A qui sert la recherche sur l’embryon ?

Publié le : 3 février 2003

Dans le dossier consacré au clonage du magazine Valeurs Actuelles, Dominique Folscheid, professeur de philosophie et directeur du DESS d’éthique médicale et hospitalière de l’université de Marne la Vallée, revient sur les lois de bioéthique. Pour expliquer comment les législateurs ont pu interdire par principe la recherche sur l’embryon tout en l’autorisant sous conditions, il montre que si l’éthique "fixe des exigences qui ne souffrent d’aucune concession", la politique "est obligée de gérer les hommes tels qu’ils sont, ce qui exclut d’identifier le droit et la morale". Par ailleurs, il montre que la bioéthique, en tant qu’éthique, devrait critiquer le droit qui "court après la technoscience", or elle tend à se confondre avec lui.
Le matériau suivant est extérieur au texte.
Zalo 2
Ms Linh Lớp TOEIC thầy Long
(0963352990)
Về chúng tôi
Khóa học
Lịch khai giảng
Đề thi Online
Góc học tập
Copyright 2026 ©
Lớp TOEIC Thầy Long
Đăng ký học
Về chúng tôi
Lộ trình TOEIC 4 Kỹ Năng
Ainsi les chercheurs ne se demandent plus s’ils respectent une éthique mais si ce qu’ils font est "licite" ou non.

A ceux qui seraient prêts à admettre le clonage pour répondre à un désir individuel, Dominique Folscheid montre que c’est un raisonnement dangereux qui reposerait sur une "éthique utilitariste" : toute action est jugée bonne et légitime pourvu que son résultat corresponde à une "utilité". 

Il met en garde contre la notion du "projet parental" quand les parents se construisent eux-mêmes l’image d’un enfant qu’on cherche ensuite à produire. "L’enfant projeté conduit à l’enfant trié, en fait à l’eugénisme". 

Quant à la question sur les expériences qui pourront être menées sur l’embryon humain, il répond que la question de fond est de savoir si "l’on a le droit de pratiquer une recherche sur un être humain, quel que soit son âge, embryon ou malade incurable, dans le seul intérêt de la recherche ?".

Dans ce même dossier, Jacques Testart, redit son désaccord au clonage thérapeutique parce que la faisabilité de cette technique n’a pas été démontrée chez l’animal. Favorable à la recherche sur l’embryon si elle débouche sur un espoir thérapeutique pour des maladies graves, il ne voit pas aujourd’hui de projet de recherche sur l’embryon "dont on peut espérer qu’il soit bénéfique". Selon lui, les chercheurs britanniques auraient déjà utilisés 40 000 embryons issus de fécondation in vitro… pour aucun résultat. Selon lui, ce qui pousse les chercheurs à vouloir utiliser l’embryon c’est notamment son côté économique : l’embryon humain est immédiatement disponible et coûte beaucoup moins cher que l’embryon de primate.